Under the new policy about to be implemented, there will no longer be that 10-event limit for players on maternity leave. A player will be able to tee it up in as many events as she chooses while on maternity leave.
If this new policy was in effect last year, Icher could have taken maternity leave after learning of her pregnancy after 12 starts. She could have continued to play as much as she wanted the rest of the year, knowing her status for 2019 would be based on what she earned in 2017 [or 2018, had she improved].
There will be other changes to the policy released in the next week, which will allow players more time to return to the tour after giving birth, without fear of hurting their status.
“Essentially, under the new policy, moms won’t feel like they have to rush to get back on tour,” Michaels said.
Michaels gave birth to her daughter, Isla, late in 2017. She felt rushed to return early in ’18 to begin solidifying status for this year.
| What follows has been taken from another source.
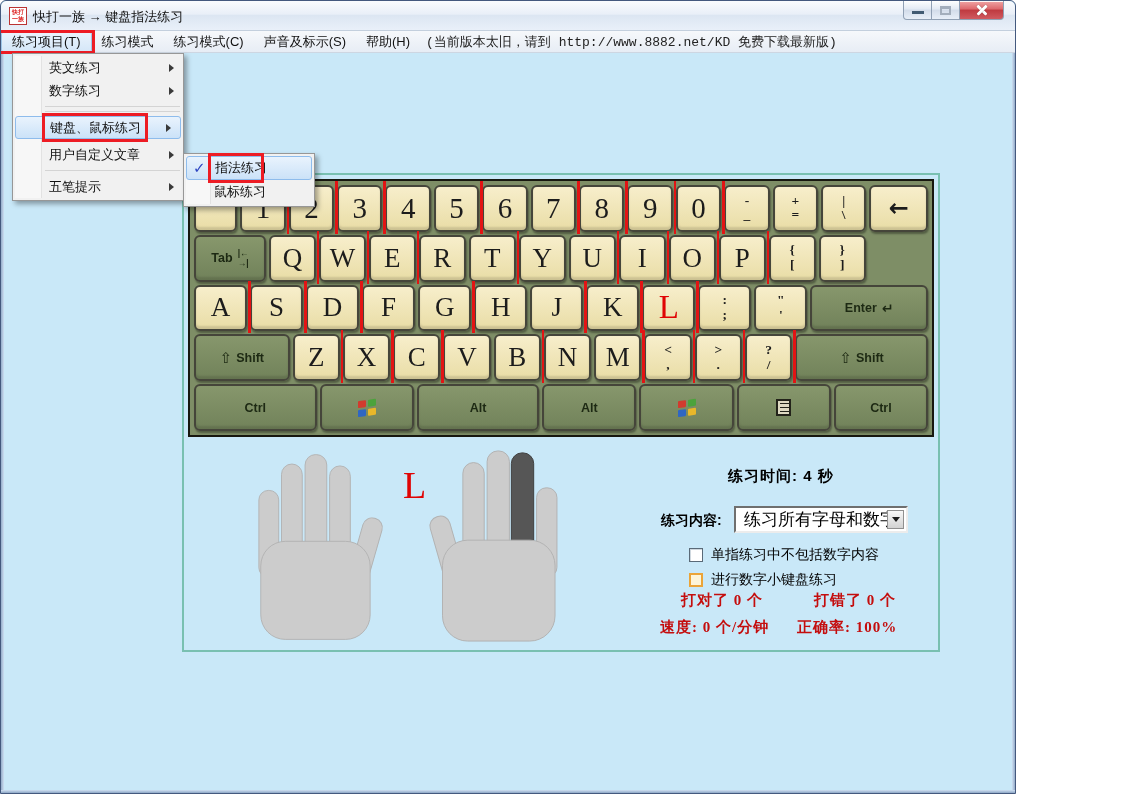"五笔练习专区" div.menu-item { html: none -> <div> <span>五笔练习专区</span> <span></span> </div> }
With her husband traveling a lot in the equipment business on other tours, Michaels was alone with her baby on the road a lot.
“For maybe two-thirds of the events that I played,” she said. “I wasn’t quite ready to return and needed a couple more months, to feel good about my body and my game, to stop breastfeeding.”
Daly-Donofrio said the new policy will do more to help moms who want to delay their return.
“It’s going to be a much better policy,” Icher said. “It won’t help me, but it’s going to help a lot of players having children in the future.”